- _WHAT IS BEING ASKED_: Convert the stretch from the line containing "Down 1% After Earnings, Is" through the line containing "Are the Best TSX Stocks to Buy" into a JSON list of strings, one per line, leaving out blank lines.

*** Opening EXERCISE DATA ***

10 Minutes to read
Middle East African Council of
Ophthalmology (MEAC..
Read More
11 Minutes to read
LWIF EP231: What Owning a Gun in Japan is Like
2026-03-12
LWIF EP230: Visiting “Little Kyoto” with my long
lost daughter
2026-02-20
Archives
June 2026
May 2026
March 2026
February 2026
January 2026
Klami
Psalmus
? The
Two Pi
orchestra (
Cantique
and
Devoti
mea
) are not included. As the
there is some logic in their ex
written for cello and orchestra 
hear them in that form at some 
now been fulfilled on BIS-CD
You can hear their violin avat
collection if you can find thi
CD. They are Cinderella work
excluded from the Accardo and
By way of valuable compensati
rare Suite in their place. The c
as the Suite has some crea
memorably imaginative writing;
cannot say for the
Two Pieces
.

*** Closing EXERCISE DATA ***
*** Opening EXERCISE DATA ***

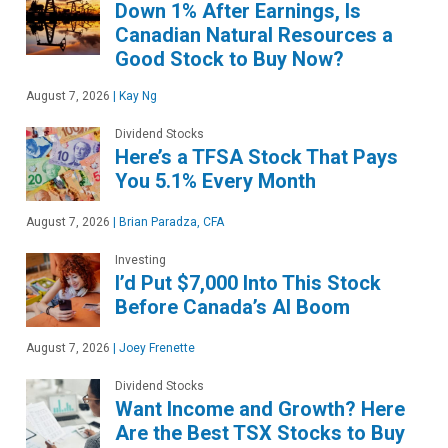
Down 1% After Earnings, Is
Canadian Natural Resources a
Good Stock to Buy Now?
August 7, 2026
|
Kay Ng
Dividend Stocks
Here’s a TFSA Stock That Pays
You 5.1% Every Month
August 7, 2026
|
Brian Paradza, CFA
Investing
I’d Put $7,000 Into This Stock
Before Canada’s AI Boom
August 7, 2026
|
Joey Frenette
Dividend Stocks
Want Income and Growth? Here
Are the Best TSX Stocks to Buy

*** Closing EXERCISE DATA ***

- _ANSWER_:
[
  "Down 1% After Earnings, Is",
  "Canadian Natural Resources a",
  "Good Stock to Buy Now?",
  "August 7, 2026",
  "|",
  "Kay Ng",
  "Dividend Stocks",
  "Here’s a TFSA Stock That Pays",
  "You 5.1% Every Month",
  "August 7, 2026",
  "|",
  "Brian Paradza, CFA",
  "Investing",
  "I’d Put $7,000 Into This Stock",
  "Before Canada’s AI Boom",
  "August 7, 2026",
  "|",
  "Joey Frenette",
  "Dividend Stocks",
  "Want Income and Growth? Here",
  "Are the Best TSX Stocks to Buy"
]